[Opening DATA RECORDS section]
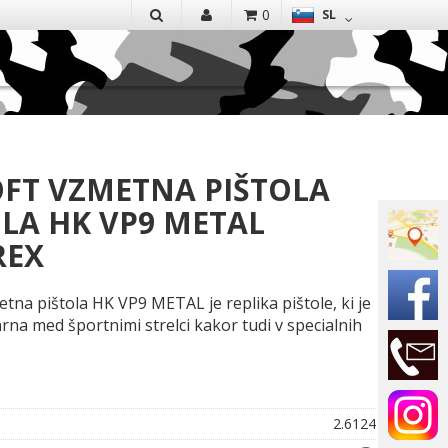
EN
0
SL
IŠČI
OFT VZMETNA PIŠTOLA
OLA HK VP9 METAL
REX
etna pištola HK VP9 METAL je replika pištole, ki je
rna med športnimi strelci kakor tudi v specialnih
2.6124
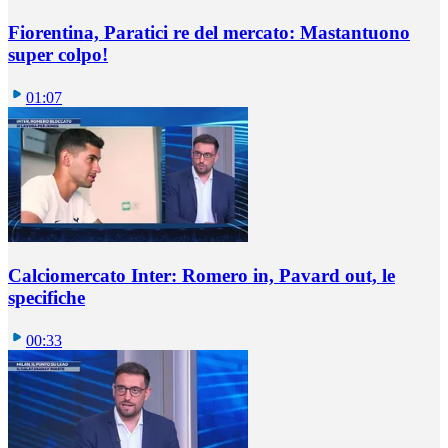
Fiorentina, Paratici re del mercato: Mastantuono
super colpo!
01:07
Calciomercato Inter: Romero in, Pavard out, le
specifiche
00:33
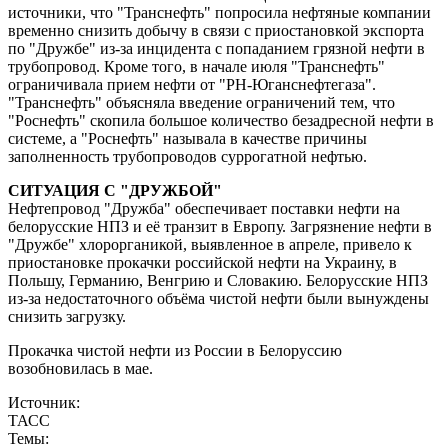
источники, что "Транснефть" попросила нефтяные компании
временно снизить добычу в связи с приостановкой экспорта
по "Дружбе" из-за инцидента с попаданием грязной нефти в
трубопровод. Кроме того, в начале июля "Транснефть"
ограничивала прием нефти от "РН-Юганснефтегаза".
"Транснефть" объясняла введение ограничений тем, что
"Роснефть" скопила большое количество безадресной нефти в
системе, а "Роснефть" называла в качестве причины
заполненность трубопроводов суррогатной нефтью.
СИТУАЦИЯ С "ДРУЖБОЙ"
Нефтепровод "Дружба" обеспечивает поставки нефти на
белорусские НПЗ и её транзит в Европу. Загрязнение нефти в
"Дружбе" хлорорганикой, выявленное в апреле, привело к
приостановке прокачки российской нефти на Украину, в
Польшу, Германию, Венгрию и Словакию. Белорусские НПЗ
из-за недостаточного объёма чистой нефти были вынуждены
снизить загрузку.
Прокачка чистой нефти из России в Белоруссию
возобновилась в мае.
Источник:
ТАСС
Темы:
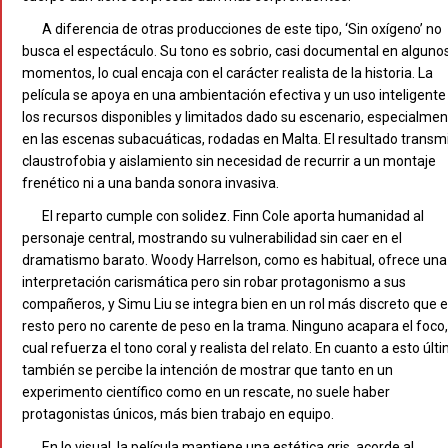
A diferencia de otras producciones de este tipo, ‘Sin oxígeno’ no
busca el espectáculo. Su tono es sobrio, casi documental en alguno
momentos, lo cual encaja con el carácter realista de la historia. La
película se apoya en una ambientación efectiva y un uso inteligente
los recursos disponibles y limitados dado su escenario, especialme
en las escenas subacuáticas, rodadas en Malta. El resultado transm
claustrofobia y aislamiento sin necesidad de recurrir a un montaje
frenético ni a una banda sonora invasiva.
El reparto cumple con solidez. Finn Cole aporta humanidad al
personaje central, mostrando su vulnerabilidad sin caer en el
dramatismo barato. Woody Harrelson, como es habitual, ofrece una
interpretación carismática pero sin robar protagonismo a sus
compañeros, y Simu Liu se integra bien en un rol más discreto que e
resto pero no carente de peso en la trama. Ninguno acapara el foco,
cual refuerza el tono coral y realista del relato. En cuanto a esto últ
también se percibe la intención de mostrar que tanto en un
experimento científico como en un rescate, no suele haber
protagonistas únicos, más bien trabajo en equipo.
En lo visual, la película mantiene una estética gris, acorde al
[Closing DATA RECORDS section]
WHAT YOU WILL DO>
Each entry, start to finish, goes into your copy exactly; the pictures stay out.

ANSWER FOR THIS EXERCISE>
EN
0
SL
IŠČI
OFT VZMETNA PIŠTOLA
OLA HK VP9 METAL
REX
etna pištola HK VP9 METAL je replika pištole, ki je
rna med športnimi strelci kakor tudi v specialnih
2.6124
Fiorentina, Paratici re del mercato: Mastantuono
super colpo!
01:07
Calciomercato Inter: Romero in, Pavard out, le
specifiche
00:33
источники, что "Транснефть" попросила нефтяные компании
временно снизить добычу в связи с приостановкой экспорта
по "Дружбе" из-за инцидента с попаданием грязной нефти в
трубопровод. Кроме того, в начале июля "Транснефть"
ограничивала прием нефти от "РН-Юганснефтегаза".
"Транснефть" объясняла введение ограничений тем, что
"Роснефть" скопила большое количество безадресной нефти в
системе, а "Роснефть" называла в качестве причины
заполненность трубопроводов суррогатной нефтью.
СИТУАЦИЯ С "ДРУЖБОЙ"
Нефтепровод "Дружба" обеспечивает поставки нефти на
белорусские НПЗ и её транзит в Европу. Загрязнение нефти в
"Дружбе" хлорорганикой, выявленное в апреле, привело к
приостановке прокачки российской нефти на Украину, в
Польшу, Германию, Венгрию и Словакию. Белорусские НПЗ
из-за недостаточного объёма чистой нефти были вынуждены
снизить загрузку.
Прокачка чистой нефти из России в Белоруссию
возобновилась в мае.
Источник:
ТАСС
Темы:
A diferencia de otras producciones de este tipo, ‘Sin oxígeno’ no
busca el espectáculo. Su tono es sobrio, casi documental en alguno
momentos, lo cual encaja con el carácter realista de la historia. La
película se apoya en una ambientación efectiva y un uso inteligente
los recursos disponibles y limitados dado su escenario, especialme
en las escenas subacuáticas, rodadas en Malta. El resultado transm
claustrofobia y aislamiento sin necesidad de recurrir a un montaje
frenético ni a una banda sonora invasiva.
El reparto cumple con solidez. Finn Cole aporta humanidad al
personaje central, mostrando su vulnerabilidad sin caer en el
dramatismo barato. Woody Harrelson, como es habitual, ofrece una
interpretación carismática pero sin robar protagonismo a sus
compañeros, y Simu Liu se integra bien en un rol más discreto que e
resto pero no carente de peso en la trama. Ninguno acapara el foco,
cual refuerza el tono coral y realista del relato. En cuanto a esto últ
también se percibe la intención de mostrar que tanto en un
experimento científico como en un rescate, no suele haber
protagonistas únicos, más bien trabajo en equipo.
En lo visual, la película mantiene una estética gris, acorde al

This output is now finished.